Department of Nephrology, Nara Medical University, 840 Shijo-cho, Kashihara, Nara, 634-8521, Japan.
Department of Nephrology, Nagoya City University Graduate School of Medical Sciences, Aichi, Japan.
J Nephrol. 2021 Dec;34(6):1845-1853. doi: 10.1007/s40620-021-01041-x. Epub 2021 Apr 30.
Association between physical activity and decline in renal function among the general population is not fully understood.
This is a longitudinal study on subjects who participated in the Japanese nationwide Specific Health Checkup program between 2008 and 2014. The exposure of interest was baseline self-reported walking habit. The outcomes were annual change and incidence of 30% decline in estimated glomerular filtration rate (eGFR). Changes in eGFR were compared using a linear mixed-effects model. Cox proportional hazard models were used to examine the association between self-reported walking habit and 30% decline in eGFR.
Among 332,166 subjects, 168,574 reported walking habit at baseline. The annual changes in eGFR [95% confidence interval (CI)] among subjects with and without baseline self-reported walking habit were - 0.17 (- 0.19 to - 0.16) and - 0.26 (- 0.27 to - 0.24) mL/min/1.73 m/year, respectively (P for interaction between time and baseline self-reported walking habit, < 0.001). During a median follow-up of 3.3 years, 9166 of 314,489 subjects exhibited 30% decline in eGFR. The incidence of 30% decline in eGFR was significantly lower among subjects with self-reported walking habit after adjustment for potential confounders including time-varying blood pressure, body mass index, lipid profile, and hemoglobin A1c, with hazard ratio (95% CI) of 0.93 (0.89-0.97). Sensitivity analysis restricted to subjects with unchanged self-reported walking habit from baseline or analysis with time-varying self-reported walking habit yielded similar results.
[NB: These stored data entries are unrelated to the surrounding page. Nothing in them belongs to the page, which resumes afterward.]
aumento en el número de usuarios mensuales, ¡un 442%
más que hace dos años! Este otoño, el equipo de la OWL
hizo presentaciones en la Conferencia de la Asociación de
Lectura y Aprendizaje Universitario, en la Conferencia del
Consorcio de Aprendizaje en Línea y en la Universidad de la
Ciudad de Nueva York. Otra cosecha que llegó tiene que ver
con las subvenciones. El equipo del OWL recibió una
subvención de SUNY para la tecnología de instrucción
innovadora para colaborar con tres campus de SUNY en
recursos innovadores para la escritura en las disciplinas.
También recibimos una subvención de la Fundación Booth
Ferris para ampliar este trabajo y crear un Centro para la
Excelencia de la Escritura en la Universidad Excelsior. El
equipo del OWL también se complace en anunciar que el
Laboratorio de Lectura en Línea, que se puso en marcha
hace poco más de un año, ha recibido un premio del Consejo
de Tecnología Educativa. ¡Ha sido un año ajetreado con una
Self-reported walking habit was associated with significantly slower decline in eGFR. This association appeared to be independent of its effects on metabolic improvement.
人群中体力活动与肾功能下降之间的关系尚未完全阐明。
这是一项针对 2008 年至 2014 年期间参加日本全国特定健康检查计划的受试者的纵向研究。本研究的暴露因素为基线时自我报告的步行习惯。研究的结局指标为估算肾小球滤过率(eGFR)每年的变化值和 30%下降的发生率。使用线性混合效应模型比较 eGFR 的变化。使用 Cox 比例风险模型检验自我报告的步行习惯与 eGFR 下降 30%之间的关系。
在 332166 名受试者中,有 168574 名受试者在基线时报告了步行习惯。有和无基线时自我报告的步行习惯的受试者 eGFR 每年的变化值[95%置信区间(CI)]分别为-0.17(-0.19 至-0.16)和-0.26(-0.27 至-0.24)mL/min/1.73 m/年(时间与基线自我报告的步行习惯之间的交互作用 P<0.001)。在中位随访 3.3 年期间,有 314489 名受试者中的 9166 名出现 eGFR 下降 30%。在校正包括血压、体重指数、血脂谱和糖化血红蛋白等时间变化的混杂因素后,自我报告有步行习惯的受试者发生 eGFR 下降 30%的风险显著低于无步行习惯的受试者,风险比(95%CI)为 0.93(0.89-0.97)。将基线时自我报告的步行习惯不变的受试者或分析随时间变化的自我报告的步行习惯的敏感性分析得出了相似的结果。
自我报告的步行习惯与 eGFR 下降速度显著减慢相关。这种关联似乎独立于其对代谢改善的影响。